Why Nova AI Chooses Open Source LLMs Over OpenAI for Code Testing Solutions

It's a well-acknowledged principle in software development that the individuals who write the code should not also be responsible for testing it. For many developers, this responsibility is often unwelcome, and as is the case with effective auditing practices, those who create the work should not be the same people who validate it.

As a result, testing code—be it through usability assessments, language or task-specific evaluations, or comprehensive end-to-end testing—has become a key area of focus for a wave of generative AI startups.

Among these innovative startups is Nova AI, a graduate of the Unusual Academy accelerator that recently completed a $1 million pre-seed funding round. The company aims to surpass its competitors in end-to-end testing tools by challenging conventional Silicon Valley startup norms, according to founder and CEO Zach Smith.

Unlike the typical Y Combinator strategy of starting small, Nova AI targets mid-size to large enterprises that often grapple with complex codebases and immediate testing needs. Smith refrained from naming specific customers but described them as primarily late-stage (Series C or later) venture-backed enterprises in sectors such as e-commerce, fintech, and consumer products, where user experience is critical and downtime can be costly.

Nova AI’s technology automatically generates tests by analyzing customers’ code using generative AI. Its focus is particularly on continuous integration and continuous delivery/deployment (CI/CD) environments, where engineers frequently integrate changes into their production code.
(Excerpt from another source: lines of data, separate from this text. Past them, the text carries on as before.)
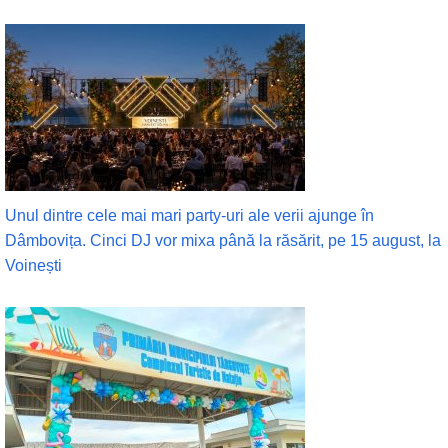
Unul dintre cele mai mari party-uri ale verii ajunge în
Dâmbovița. Cinci DJ vor mixa până la răsărit, pe 15 august, la
Voinești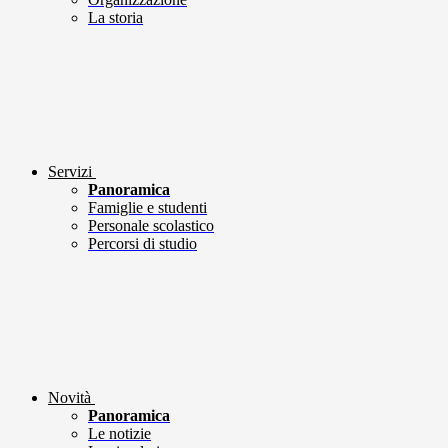
La storia
Servizi
Panoramica
Famiglie e studenti
Personale scolastico
Percorsi di studio
Novità
Panoramica
Le notizie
The inspiration for Nova AI stems from Smith's and co-founder Jeffrey Shih's experiences as engineers at major tech companies. Smith, a former Google employee, was involved in cloud-related initiatives that helped clients leverage automation technologies. Shih, with a background at Meta, Unity, and Microsoft, specializes in AI applications involving synthetic data. They have since brought in a third co-founder, AI data scientist Henry Li.

Another guiding principle that Nova AI is sidestepping is the heavy reliance on OpenAI’s leading models. Instead, the company minimizes its use of OpenAI’s Chat GPT-4, ensuring no customer data is provided to OpenAI.

Despite OpenAI's assurance that enterprise customers' data is not used for model training, many companies remain skeptical, Smith notes. "When we're communicating with large enterprises, they express concerns about not wanting their data accessible to OpenAI," he explains.

This sense of distrust isn't limited to engineering teams; OpenAI is also facing multiple lawsuits from entities that object to their work being utilized in AI model training without consent or compensation.

In response, Nova AI predominantly utilizes open-source models such as Llama from Meta and StarCoder, developed by the BigCoder community in collaboration with ServiceNow and Hugging Face. While they haven’t yet implemented Google’s Gemma with customers, testing has shown promising outcomes, according to Smith.

For instance, he points out that OpenAI provides models for vector embeddings, which convert text into numerical values for various language model operations. Nova AI opts for open-source alternatives for embedding, focusing on customer-specific code without feeding data into OpenAI. The company employs OpenAI’s tools solely for certain coding and labeling tasks, ensuring customer data remains protected.

"Instead of relying on OpenAI's embedding models, we deploy our own open-source models. This way, when we analyze files, we're not sending them to OpenAI," Smith clarifies.

By not transmitting customer data to OpenAI, Nova AI alleviates concern among enterprises, while the use of open-source AI models proves to be not only cost-effective but also adequate for specific tasks such as writing tests.

"The open LLM space is demonstrating its potential to outperform GPT-4 and other large providers in specialized applications," he asserts. "We don’t need to create vast models to cater to every possible query; our goal is to write efficient tests, and our models are finely tuned for that purpose."

Moreover, open-source models continue to evolve rapidly, with Meta recently unveiling an upgraded version of Llama that has garnered praise in tech communities, fostering increased interest in alternatives to OpenAI among AI startups.